_REQUIRED WORK_. The answer must be an exact copy of every entry, with no pictures in it.

(Saved entries)
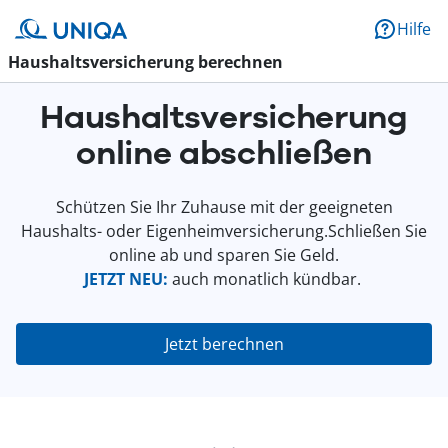
Hilfe
Haushaltsversicherung berechnen
Haushaltsversicherung
online abschließen
Schützen Sie Ihr Zuhause mit der geeigneten
Haushalts- oder Eigenheimversicherung.Schließen Sie
online ab und sparen Sie Geld.
JETZT NEU:
auch monatlich kündbar.
Jetzt berechnen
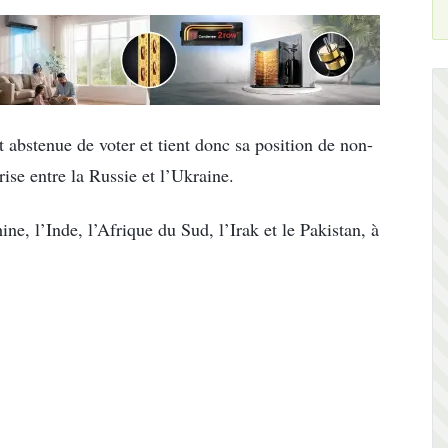
t abstenue de voter et tient donc sa position de non-
ise entre la Russie et l’Ukraine.
ine, l’Inde, l’Afrique du Sud, l’Irak et le Pakistan, à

_SOLUTION TO THIS TASK_.
Hilfe
Haushaltsversicherung berechnen
Haushaltsversicherung
online abschließen
Schützen Sie Ihr Zuhause mit der geeigneten
Haushalts- oder Eigenheimversicherung.Schließen Sie
online ab und sparen Sie Geld.
JETZT NEU:
auch monatlich kündbar.
Jetzt berechnen
t abstenue de voter et tient donc sa position de non-
ise entre la Russie et l’Ukraine.
ine, l’Inde, l’Afrique du Sud, l’Irak et le Pakistan, à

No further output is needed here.